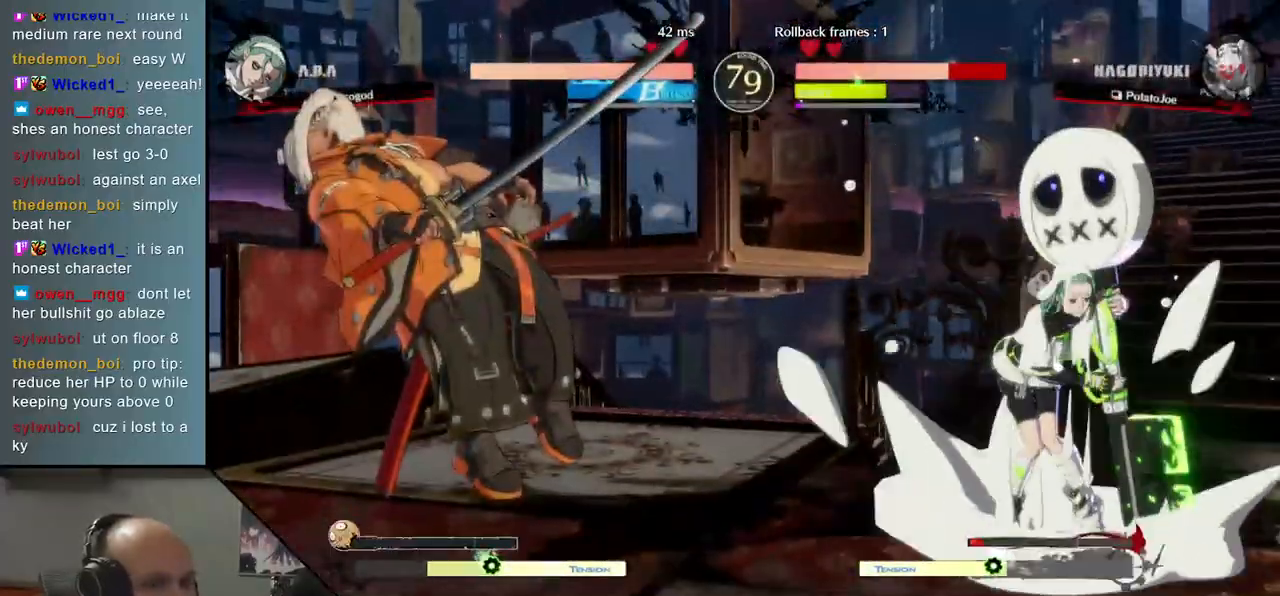
{"buttons": [], "left_stick": "right", "events": [[133, "left_stick", "right"], [167, "R1", "down"], [217, "R1", "up"], [300, "R1", "down"], [367, "R1", "up"], [450, "R1", "down"], [500, "R1", "up"]]}
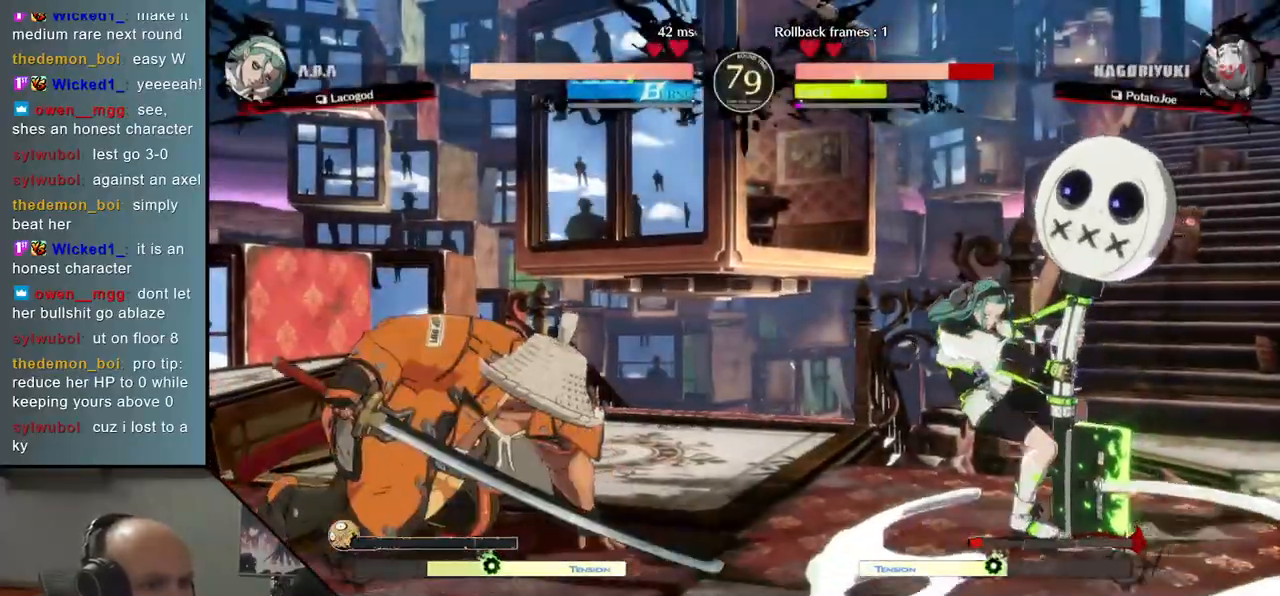
{"buttons": [], "left_stick": "left", "events": [[83, "R1", "down"], [117, "R1", "up"], [200, "left_stick", "left"]]}
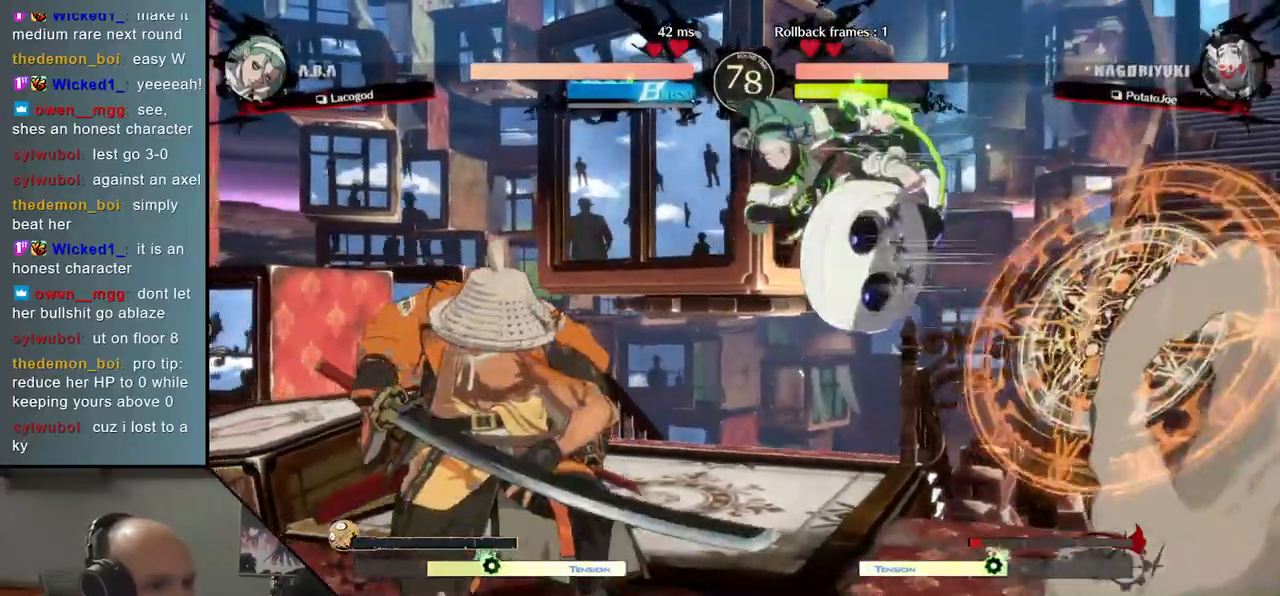
{"buttons": [], "left_stick": "left", "events": []}
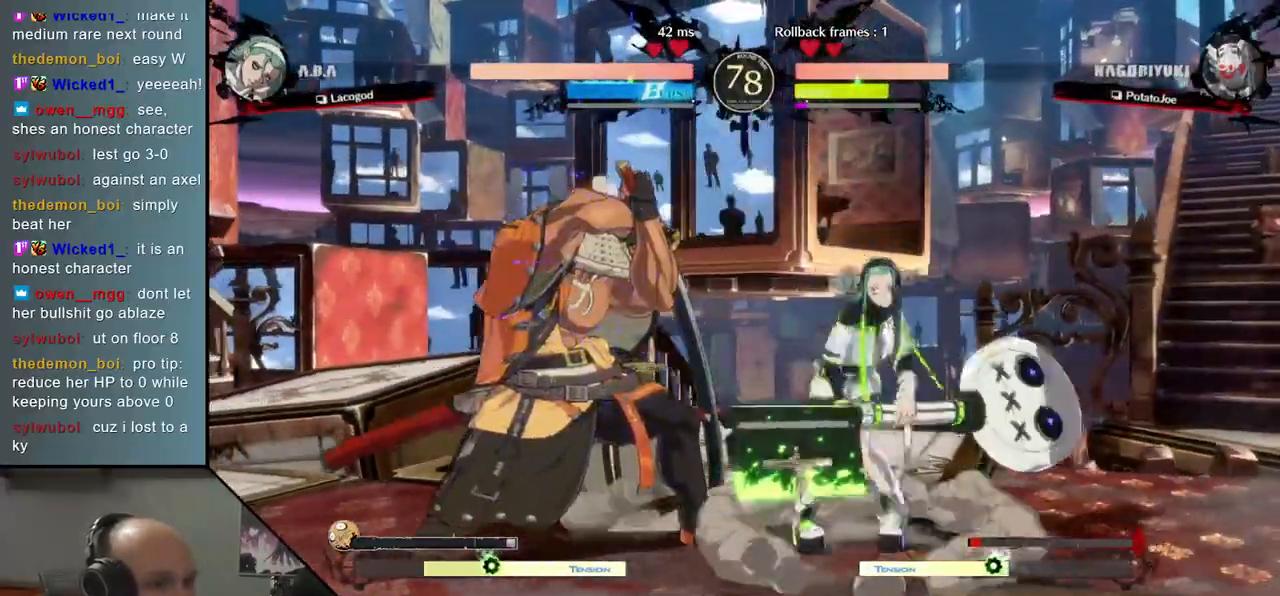
{"buttons": [], "left_stick": "down-left", "events": [[33, "left_stick", "down-left"]]}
○ ○ ○ ○
→ ACTION ITEM
A word-for-word copy of the listing is the goal; keep every picture out of it.

→ COMPLETED TASK
{"buttons": [], "left_stick": "right", "events": [[133, "left_stick", "right"], [167, "R1", "down"], [217, "R1", "up"], [300, "R1", "down"], [367, "R1", "up"], [450, "R1", "down"], [500, "R1", "up"]]}
{"buttons": [], "left_stick": "left", "events": [[83, "R1", "down"], [117, "R1", "up"], [200, "left_stick", "left"]]}
{"buttons": [], "left_stick": "left", "events": []}
{"buttons": [], "left_stick": "down-left", "events": [[33, "left_stick", "down-left"]]}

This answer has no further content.